Today is World Information Society Day. If, like me, you were previously unaware of WIS Day, it is a UN-endorsed international celebration of the positive impact of the internet and broader information and telecoms technology.
In one sense, every day of the 21st Century has been a celebration of the impact, capability and power of the internet. In many aspects of our lives, the internet, mobile technologies, big data and social media have been transformative, in ways barely imaginable 30 years ago.
For many industries, that transformation has come with some pain.
The print media, sometimes controversially, were early adopters of technology in newsgathering and publishing.
But the rise and rise of social media and internet publishing have posed existential threats, with titles fighting to retain advertising revenue and readers while constantly reducing their editorial costs, resulting in fewer journalists producing more copy in shorter time-frames.
Most established publications now offer increasingly well-resourced mobile-friendly websites and active social media channels, alongside their print editions, if they print at all.
But how to differentiate their professional, edited content from the “Wild West” of home-spun, non-curated and often unmoderated material on the web?
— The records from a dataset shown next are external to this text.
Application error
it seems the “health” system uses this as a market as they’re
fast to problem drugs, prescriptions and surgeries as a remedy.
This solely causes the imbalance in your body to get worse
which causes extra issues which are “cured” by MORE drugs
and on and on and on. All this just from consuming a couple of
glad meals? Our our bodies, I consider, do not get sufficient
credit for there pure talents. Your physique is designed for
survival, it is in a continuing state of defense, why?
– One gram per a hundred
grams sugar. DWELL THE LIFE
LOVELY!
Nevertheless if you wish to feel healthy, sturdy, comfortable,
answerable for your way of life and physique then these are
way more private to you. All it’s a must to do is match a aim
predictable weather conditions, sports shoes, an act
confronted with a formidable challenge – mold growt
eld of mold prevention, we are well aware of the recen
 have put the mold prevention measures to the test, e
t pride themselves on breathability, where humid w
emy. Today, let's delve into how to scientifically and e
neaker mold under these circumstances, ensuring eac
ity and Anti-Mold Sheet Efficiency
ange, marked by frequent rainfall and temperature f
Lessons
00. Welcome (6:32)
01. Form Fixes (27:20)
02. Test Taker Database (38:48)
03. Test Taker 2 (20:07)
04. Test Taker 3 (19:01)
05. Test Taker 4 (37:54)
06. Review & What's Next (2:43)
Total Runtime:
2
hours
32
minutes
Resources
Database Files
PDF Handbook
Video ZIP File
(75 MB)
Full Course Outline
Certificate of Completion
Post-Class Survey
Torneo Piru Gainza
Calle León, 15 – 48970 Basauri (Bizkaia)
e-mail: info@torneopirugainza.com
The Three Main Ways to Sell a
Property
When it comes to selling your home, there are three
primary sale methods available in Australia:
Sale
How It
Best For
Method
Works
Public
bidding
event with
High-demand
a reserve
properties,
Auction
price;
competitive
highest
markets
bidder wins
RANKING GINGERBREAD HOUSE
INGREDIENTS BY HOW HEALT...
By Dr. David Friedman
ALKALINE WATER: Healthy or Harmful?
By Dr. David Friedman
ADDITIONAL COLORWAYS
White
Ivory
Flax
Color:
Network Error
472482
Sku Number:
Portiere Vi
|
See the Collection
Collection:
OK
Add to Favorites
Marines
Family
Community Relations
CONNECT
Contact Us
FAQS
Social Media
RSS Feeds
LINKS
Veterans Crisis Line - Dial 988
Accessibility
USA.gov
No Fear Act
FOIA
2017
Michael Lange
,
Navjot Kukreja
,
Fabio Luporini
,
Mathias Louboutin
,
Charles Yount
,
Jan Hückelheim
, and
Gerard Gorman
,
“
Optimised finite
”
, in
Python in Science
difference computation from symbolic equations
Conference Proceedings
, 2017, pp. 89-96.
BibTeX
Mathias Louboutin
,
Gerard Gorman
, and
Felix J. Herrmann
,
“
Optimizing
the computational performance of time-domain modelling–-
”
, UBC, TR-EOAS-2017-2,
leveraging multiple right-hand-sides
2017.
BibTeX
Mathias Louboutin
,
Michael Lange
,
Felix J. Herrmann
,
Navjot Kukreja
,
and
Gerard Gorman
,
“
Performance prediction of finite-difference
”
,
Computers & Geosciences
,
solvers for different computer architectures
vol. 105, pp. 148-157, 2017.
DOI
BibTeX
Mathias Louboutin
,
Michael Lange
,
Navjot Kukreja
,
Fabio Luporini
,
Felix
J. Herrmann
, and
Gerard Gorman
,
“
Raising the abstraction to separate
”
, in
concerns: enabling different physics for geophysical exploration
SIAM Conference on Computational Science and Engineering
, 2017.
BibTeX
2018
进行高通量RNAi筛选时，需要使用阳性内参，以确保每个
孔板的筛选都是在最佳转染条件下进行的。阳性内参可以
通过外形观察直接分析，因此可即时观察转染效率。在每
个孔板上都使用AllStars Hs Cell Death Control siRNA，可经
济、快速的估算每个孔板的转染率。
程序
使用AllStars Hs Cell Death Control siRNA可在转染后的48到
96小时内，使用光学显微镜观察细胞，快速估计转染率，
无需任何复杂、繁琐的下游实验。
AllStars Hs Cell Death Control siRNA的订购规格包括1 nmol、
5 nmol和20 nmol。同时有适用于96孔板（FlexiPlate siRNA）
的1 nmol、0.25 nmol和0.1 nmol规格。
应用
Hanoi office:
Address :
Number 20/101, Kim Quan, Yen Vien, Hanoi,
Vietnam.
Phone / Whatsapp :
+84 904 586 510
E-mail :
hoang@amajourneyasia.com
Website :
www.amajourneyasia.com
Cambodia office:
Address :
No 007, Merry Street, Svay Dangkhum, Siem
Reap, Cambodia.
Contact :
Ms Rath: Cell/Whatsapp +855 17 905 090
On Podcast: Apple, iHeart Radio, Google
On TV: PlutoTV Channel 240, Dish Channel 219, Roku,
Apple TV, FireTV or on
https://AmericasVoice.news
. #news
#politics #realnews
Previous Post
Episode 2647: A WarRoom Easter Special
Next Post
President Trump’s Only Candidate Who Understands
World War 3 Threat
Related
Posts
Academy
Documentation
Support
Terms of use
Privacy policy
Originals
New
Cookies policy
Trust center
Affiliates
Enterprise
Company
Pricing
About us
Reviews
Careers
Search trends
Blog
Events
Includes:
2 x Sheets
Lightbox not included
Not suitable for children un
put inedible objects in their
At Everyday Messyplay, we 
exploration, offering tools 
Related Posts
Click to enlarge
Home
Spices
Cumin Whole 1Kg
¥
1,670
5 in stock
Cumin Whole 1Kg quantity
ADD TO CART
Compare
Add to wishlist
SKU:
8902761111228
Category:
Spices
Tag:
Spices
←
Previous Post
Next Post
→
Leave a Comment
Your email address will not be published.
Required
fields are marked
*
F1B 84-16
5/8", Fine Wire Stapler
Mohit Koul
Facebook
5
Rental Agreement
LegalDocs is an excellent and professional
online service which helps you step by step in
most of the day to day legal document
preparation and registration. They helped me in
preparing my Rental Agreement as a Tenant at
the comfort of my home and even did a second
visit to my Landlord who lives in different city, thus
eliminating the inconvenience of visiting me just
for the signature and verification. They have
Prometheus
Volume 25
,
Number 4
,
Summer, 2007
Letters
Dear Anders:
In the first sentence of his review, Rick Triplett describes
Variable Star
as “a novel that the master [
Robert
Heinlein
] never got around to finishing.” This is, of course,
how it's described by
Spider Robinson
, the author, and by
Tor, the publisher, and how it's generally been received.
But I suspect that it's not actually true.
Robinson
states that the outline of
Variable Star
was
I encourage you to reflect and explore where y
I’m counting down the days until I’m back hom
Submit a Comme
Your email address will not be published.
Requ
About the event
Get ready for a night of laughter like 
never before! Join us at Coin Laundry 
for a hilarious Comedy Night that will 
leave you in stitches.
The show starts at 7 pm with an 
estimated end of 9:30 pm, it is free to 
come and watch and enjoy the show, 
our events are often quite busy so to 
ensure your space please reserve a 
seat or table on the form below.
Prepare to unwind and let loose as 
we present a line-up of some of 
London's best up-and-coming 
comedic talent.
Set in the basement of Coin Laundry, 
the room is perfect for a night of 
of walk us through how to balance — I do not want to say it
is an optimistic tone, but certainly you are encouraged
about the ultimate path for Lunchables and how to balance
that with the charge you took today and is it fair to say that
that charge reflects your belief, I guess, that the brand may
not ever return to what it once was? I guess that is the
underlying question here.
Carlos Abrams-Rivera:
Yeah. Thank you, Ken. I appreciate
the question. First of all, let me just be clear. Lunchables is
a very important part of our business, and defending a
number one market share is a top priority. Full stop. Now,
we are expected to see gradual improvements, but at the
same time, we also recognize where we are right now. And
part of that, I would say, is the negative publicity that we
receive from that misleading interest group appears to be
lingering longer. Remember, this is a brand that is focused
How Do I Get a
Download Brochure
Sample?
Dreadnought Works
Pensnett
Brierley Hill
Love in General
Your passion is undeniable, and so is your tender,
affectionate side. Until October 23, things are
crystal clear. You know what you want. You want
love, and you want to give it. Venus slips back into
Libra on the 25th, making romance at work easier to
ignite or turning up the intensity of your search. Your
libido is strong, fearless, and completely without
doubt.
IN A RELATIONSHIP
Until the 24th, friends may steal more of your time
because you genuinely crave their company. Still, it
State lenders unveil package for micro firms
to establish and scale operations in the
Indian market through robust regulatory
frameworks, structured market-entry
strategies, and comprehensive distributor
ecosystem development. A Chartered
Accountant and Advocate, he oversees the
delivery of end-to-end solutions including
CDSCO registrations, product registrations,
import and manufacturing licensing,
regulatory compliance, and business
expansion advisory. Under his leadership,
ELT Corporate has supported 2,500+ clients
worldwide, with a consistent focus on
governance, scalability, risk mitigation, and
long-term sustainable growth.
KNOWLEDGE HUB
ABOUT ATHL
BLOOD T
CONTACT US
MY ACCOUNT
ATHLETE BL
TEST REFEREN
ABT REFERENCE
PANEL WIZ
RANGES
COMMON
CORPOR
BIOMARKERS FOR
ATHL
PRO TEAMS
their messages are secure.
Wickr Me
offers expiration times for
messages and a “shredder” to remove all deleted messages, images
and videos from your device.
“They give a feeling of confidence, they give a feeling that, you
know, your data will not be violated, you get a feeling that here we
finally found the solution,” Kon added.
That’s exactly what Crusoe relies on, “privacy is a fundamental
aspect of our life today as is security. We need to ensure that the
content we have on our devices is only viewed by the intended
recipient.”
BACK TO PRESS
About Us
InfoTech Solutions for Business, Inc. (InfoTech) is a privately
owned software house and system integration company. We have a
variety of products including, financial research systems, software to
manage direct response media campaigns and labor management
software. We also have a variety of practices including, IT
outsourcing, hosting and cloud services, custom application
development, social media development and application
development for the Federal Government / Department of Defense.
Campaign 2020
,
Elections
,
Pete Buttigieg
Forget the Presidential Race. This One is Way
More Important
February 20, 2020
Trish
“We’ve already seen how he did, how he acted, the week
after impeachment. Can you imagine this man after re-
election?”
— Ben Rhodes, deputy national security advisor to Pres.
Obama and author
How to distinguish facts and legitimate opinion from “fake news”?
The phrase “fake news” has been adopted and adapted by US President Donald Trump and others to mean anything published which is unhelpful to their cause, but it began as a description of deliberately disingenuous content, purporting to be based on fact but actually from untrustworthy sources.
Is fake news going to eat journalists’ lunch? The UK public struggles to distinguish between slickly produced but unattributed Facebook content and carefully crafted, professional journalism.
Worse than that, recent surveys for the European Broadcasting Union and BBC also suggest they place little trust in social media or print media. What kind of future does that imply for properly resourced journalism?
If well researched articles examining the impact of decisions and expert analysis of policies are buried in an avalanche of misinformation, how will we all hold local, national and international leaders (that includes you, Mr Trump) to account?
The vast majority of local, regional and national publications, including their online editions, are regulated by the Independent Press Standards Organisation and carry the IPSO mark (pictured below).
The IPSO-mark is a symbol of their commitment to high editorial standards and public accountability.
Publications which choose to be regulated by IPSO sign up to the Editors’ Code of Practice, committing to responsible journalism and proper fact-checking processes.
It would be a brave, or perhaps foolish, editor who claimed that no questionable “fact” or information ever survived the editorial and publishing process, but IPSO also requires their commitment to correcting errors when they occur.
On its own, the IPSO-mark will not solve the problem of trust, but it is a start. A publication carrying the IPSO-mark has signed up to effective independent regulation and a clear set of rules in the code.
They are engaged in a daily fight against fake news, so that readers, and journalists, might feel able to join the celebrations of World Information Society Day.